Task list:
[a] Summarize the TFX article in two sentences.
[b] Please retype the part of the listing that opens with the line containing "scientific name: Carex radiata" and closes with the line containing "locality: Washington DC Area", both lines included.

##### Source document #####

Latest Post

Reinforcement Learning for Credit Scoring: Applications in Fintech

Here’s something that’ll blow your mind: the way fintech companies decide whether to lend you money is getting a serious upgrade. And I’m not talking about minor tweaks to old formulas — I’m talking about reinforcement learning algorithms that literally learn from every lending decision they make.

TensorFlow Extended (TFX): Production ML Pipelines for Python

Your model works perfectly in your Jupyter notebook. Then your manager asks you to put it in production, retrain it monthly, monitor for data drift, and handle edge cases gracefully. Suddenly you’re drowning in infrastructure code — data validation, preprocessing pipelines, model versioning, serving infrastructure, monitoring systems. Six months later, you’re maintaining more plumbing code than actual ML code, and you’re wondering if there’s a better way.

I learned TFX the hard way on a project that went from “prototype” to “critical production system” in three months. We spent weeks building custom pipelines, validation, and monitoring before discovering TFX does all of it — and does it better. TFX is Google’s answer to production ML, battle-tested on systems serving billions of predictions. It’s overcomplicated for prototypes but invaluable for real production systems.

Let me show you what TFX actually does and when it’s worth the steep learning curve.

TensorFlow Extended

What Is TFX and Why It Exists

TensorFlow Extended (TFX) is an end-to-end platform for deploying production ML pipelines. It’s not a training library — it’s infrastructure for everything around training.

What TFX handles:

  • Data validation and statistics
  • Feature engineering at scale
  • Training and hyperparameter tuning
  • Model analysis and validation
  • Model serving and deployment
  • Pipeline orchestration
  • Metadata tracking

What TFX is NOT:

  • A replacement for TensorFlow/Keras
  • Easy to learn (it’s complex)

##### Data #####

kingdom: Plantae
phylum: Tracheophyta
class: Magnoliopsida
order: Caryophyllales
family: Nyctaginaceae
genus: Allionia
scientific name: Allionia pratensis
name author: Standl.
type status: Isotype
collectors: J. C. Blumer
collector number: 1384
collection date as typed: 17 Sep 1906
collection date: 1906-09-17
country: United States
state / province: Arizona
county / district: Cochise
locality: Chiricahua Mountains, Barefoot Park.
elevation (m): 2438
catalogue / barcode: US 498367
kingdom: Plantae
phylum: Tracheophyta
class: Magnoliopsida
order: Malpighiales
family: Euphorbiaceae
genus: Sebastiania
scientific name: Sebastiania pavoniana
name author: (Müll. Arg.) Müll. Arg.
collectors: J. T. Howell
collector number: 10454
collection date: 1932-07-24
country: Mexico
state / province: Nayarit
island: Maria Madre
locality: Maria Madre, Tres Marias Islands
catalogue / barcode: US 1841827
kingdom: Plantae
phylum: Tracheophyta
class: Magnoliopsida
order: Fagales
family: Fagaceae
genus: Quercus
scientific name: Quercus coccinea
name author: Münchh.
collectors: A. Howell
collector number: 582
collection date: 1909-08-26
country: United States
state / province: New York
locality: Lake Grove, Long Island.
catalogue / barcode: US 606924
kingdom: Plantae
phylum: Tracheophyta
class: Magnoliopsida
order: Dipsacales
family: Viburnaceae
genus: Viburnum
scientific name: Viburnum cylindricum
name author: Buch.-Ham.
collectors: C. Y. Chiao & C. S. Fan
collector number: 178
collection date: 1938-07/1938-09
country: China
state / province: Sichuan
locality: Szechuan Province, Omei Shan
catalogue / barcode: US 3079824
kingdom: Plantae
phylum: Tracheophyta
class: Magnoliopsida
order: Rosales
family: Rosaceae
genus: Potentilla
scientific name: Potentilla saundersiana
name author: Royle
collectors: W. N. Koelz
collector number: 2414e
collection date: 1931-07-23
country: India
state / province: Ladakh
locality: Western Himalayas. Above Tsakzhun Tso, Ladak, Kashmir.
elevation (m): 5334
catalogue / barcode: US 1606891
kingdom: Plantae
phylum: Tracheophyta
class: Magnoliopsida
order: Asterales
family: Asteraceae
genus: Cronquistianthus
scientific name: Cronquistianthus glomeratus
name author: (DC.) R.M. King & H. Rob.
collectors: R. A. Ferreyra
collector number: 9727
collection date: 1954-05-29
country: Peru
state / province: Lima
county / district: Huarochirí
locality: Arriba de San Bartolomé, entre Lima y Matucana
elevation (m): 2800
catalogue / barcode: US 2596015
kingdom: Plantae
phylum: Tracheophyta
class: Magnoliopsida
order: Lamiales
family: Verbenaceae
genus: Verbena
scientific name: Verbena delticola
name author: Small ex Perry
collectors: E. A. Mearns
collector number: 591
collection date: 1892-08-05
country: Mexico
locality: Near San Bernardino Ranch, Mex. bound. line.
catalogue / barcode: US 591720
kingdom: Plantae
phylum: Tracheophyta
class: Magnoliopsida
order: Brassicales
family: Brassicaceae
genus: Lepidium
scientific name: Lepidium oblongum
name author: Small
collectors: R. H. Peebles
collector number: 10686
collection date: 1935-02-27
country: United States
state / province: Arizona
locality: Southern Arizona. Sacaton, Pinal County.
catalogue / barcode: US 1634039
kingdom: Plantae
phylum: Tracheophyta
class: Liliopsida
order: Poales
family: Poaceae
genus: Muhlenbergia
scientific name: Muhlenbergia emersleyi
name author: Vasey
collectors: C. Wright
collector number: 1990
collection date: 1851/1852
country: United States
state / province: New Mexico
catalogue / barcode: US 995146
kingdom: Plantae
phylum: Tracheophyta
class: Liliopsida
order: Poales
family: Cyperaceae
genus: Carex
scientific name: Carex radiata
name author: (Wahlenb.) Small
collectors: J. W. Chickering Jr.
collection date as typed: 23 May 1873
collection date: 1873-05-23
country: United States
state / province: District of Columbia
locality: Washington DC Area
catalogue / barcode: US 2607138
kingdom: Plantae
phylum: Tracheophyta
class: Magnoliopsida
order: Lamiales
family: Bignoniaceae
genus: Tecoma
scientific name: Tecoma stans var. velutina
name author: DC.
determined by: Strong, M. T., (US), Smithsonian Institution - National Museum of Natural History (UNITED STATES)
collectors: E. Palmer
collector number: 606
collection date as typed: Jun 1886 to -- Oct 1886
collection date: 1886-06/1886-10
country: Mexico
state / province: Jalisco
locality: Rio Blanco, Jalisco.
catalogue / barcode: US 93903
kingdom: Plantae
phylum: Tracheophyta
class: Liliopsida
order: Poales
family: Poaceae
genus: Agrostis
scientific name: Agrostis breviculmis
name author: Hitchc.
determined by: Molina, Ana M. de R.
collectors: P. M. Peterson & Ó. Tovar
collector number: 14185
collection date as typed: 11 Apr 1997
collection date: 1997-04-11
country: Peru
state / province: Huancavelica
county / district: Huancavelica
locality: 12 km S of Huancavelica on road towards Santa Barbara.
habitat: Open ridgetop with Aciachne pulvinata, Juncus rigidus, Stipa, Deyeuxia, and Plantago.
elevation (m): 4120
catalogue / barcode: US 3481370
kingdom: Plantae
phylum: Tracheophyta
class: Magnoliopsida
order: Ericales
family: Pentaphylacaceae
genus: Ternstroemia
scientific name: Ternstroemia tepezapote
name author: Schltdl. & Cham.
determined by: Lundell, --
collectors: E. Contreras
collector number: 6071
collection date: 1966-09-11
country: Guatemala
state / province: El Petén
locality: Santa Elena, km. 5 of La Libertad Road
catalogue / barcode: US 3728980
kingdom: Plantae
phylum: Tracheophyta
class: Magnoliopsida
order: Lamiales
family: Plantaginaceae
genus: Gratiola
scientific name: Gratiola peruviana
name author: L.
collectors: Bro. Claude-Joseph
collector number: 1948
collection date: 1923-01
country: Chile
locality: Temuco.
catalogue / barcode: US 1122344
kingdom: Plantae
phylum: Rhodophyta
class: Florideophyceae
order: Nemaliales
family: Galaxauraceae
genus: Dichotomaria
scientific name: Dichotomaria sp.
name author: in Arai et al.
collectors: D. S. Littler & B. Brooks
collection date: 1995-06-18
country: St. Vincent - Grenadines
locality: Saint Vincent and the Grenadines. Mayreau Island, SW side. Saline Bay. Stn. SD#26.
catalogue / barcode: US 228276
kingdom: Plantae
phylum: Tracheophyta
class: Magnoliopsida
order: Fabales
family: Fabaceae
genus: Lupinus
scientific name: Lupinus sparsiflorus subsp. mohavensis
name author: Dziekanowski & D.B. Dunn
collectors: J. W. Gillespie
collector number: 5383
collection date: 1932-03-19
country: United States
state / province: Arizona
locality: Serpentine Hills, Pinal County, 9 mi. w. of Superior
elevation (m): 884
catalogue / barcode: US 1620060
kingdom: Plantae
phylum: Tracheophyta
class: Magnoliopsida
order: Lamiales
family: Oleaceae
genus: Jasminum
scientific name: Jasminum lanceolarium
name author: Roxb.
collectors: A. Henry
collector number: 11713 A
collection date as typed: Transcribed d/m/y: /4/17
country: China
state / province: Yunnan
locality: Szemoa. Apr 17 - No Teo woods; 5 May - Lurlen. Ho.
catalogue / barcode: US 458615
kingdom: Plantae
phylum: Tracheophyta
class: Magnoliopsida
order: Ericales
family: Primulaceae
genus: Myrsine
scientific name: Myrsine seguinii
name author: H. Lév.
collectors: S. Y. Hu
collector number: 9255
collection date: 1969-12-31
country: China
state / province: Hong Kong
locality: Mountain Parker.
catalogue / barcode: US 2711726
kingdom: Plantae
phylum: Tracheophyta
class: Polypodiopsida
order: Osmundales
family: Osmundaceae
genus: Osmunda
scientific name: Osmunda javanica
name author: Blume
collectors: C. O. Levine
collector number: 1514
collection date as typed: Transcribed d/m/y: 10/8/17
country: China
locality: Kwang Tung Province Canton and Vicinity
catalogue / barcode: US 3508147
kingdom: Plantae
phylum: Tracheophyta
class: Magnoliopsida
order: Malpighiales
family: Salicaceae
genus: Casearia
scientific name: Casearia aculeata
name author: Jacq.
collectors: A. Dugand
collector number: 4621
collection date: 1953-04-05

#####

Task-by-task answers:
[a] TensorFlow Extended (TFX) is an end-to-end platform for deploying production ML pipelines. It is infrastructure for everything around training rather than a replacement for TensorFlow/Keras, and it is overcomplicated for prototypes but invaluable for real production systems.

[b]
scientific name: Carex radiata
name author: (Wahlenb.) Small
collectors: J. W. Chickering Jr.
collection date as typed: 23 May 1873
collection date: 1873-05-23
country: United States
state / province: District of Columbia
locality: Washington DC Area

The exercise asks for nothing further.